Friday, February 20, 2009

Gillard: The immigration juggernaut will not be stopped, despite rising unemployment

An update on this story.

From The West:

Govt rejects call to cut immigration

20th February 2009, 10:14 WST

The federal government has rejected research which shows its $42 billion economic stimulus package will not save jobs unless Australia's immigration intake is slashed.

In a paper to be released on Friday, demographic experts warn that new permanent and temporary migrant workers will soak up the 90,000 jobs the package is supposed to support.

That is because the immigration intake will exceed the number of jobs the commonwealth was trying to protect, The Australian Financial Review reports.

The experts advocate cutting the skilled intake to between 40,000 and 50,000 visas - down from a projected 133,500 - and forcing employers who want to import staff to prove that local skills are not available.

"It seems to me that this research could not be right," federal Employment Minister Julia Gillard told ABC Television.

"We are expediting the immigration of people who have the skills that we need."

Meanwhile, a key employer group says the research recommendations amount to a form of protectionism.

"The skilled program... can't be turned off and on," Australian Industry Group (Ai Group) chief executive Heather Ridout told ABC Television.

The government needed to be very careful about "chopping" immigration numbers, she said, adding that employers were committed to current intake.

"If we do not keep the immigration scheme robust our economic growth potential will be much reduced."

Original article

"It seems to me that this research could not be right."

Notice how Gillard dismisses the research out of hand, without even bothering to provide any evidence that the research is "not right", simply because she doesn't like the conclusion. Gillard's comments show that the Federal Government is committed to immigration irrespective of its effects on the existing Australian population. It is not prepared to even consider the possibility that importing record numbers of foreigners during a period of economic contraction and rising unemployment is a bad idea. In Gillard's words, immigration will continue, even if it means large numbers of Australians being forced to compete directly against foreign citizens for a declining number of jobs.

"We are expediting the immigration of people who have the skills that we need."

Oh, like more hairdressers and unemployable non-English speaking accountants?

"The skilled program... can't be turned off and on."

Yes, it can. The Government could slash immigration numbers tomorrow if it wished to.

"The government needed to be very careful about "chopping" immigration numbers, she said, adding that employers were committed to current intake."

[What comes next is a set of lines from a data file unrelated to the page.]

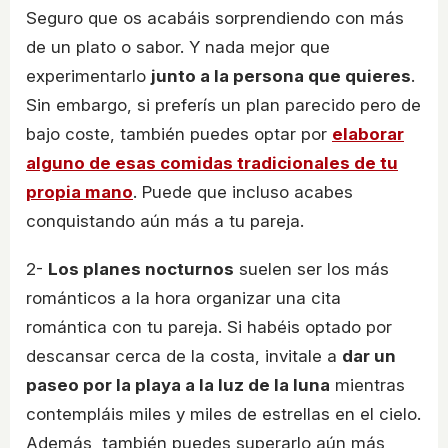
Seguro que os acabáis sorprendiendo con más
de un plato o sabor. Y nada mejor que
experimentarlo
junto a la persona que quieres
.
Sin embargo, si preferís un plan parecido pero de
bajo coste, también puedes optar por
elaborar
alguno de esas comidas tradicionales de tu
propia mano
. Puede que incluso acabes
conquistando aún más a tu pareja.
2-
Los planes nocturnos
suelen ser los más
románticos a la hora organizar una cita
romántica con tu pareja. Si habéis optado por
descansar cerca de la costa, invitale a
dar un
paseo por la playa a la luz de la luna
mientras
contempláis miles y miles de estrellas en el cielo.
Además, también puedes superarlo aún más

I'm sorry, Heather Ridout, but I wasn't aware that Australia's immigration programme existed for the sole benefit of employers who only care about ensuring the uninterrupted influx of cheap labour.

"If we do not keep the immigration scheme robust our economic growth potential will be much reduced."

Wrong. Advances in productivity and technology, not increased labour inputs, are critical to economic growth.

3 comments:

Anonymous said...

If Australia maintains its current regime of high immigration numbers during a recessionary period touted as the worst in the post-war era, it will simply prove beyond doubt that Australia's immigration program has become divorced from serving the real needs of Australia and Australians. It is immigration for immigration's sake; to property speculators happy by ensuring steady and ever increasing demand for housing; to keep wages down and party contributions from the business community up; to pander to ethnic voting blocs and satisfy their neo-colonial aspirations by assuring them that the influx of their countrymen will continue unabated, further cementing their permanence, prevalence, and eventual dominance in Australian society.

In the end, of course, it is Australians who will end losing the most - their jobs, their prosperity, their chance at affordable home ownership, their quality of life, their natural environment, their culture and national identity, and even, eventually, their country itself.

Anonymous said...

Julia Gillard is NOT Australian she is a dirty POM born in Wales. GO home Gillard we don't need you here.

Anonymous said...

Gillard is a transnationalist. She was a member of the Socialist Forum right up to 2002, serving a significant amount of her time as a Director of that organisation. She does not believe in Australia or its unique national character. The essence of her religo-political views is that of the Fabians. I'm surprised you people are surprised.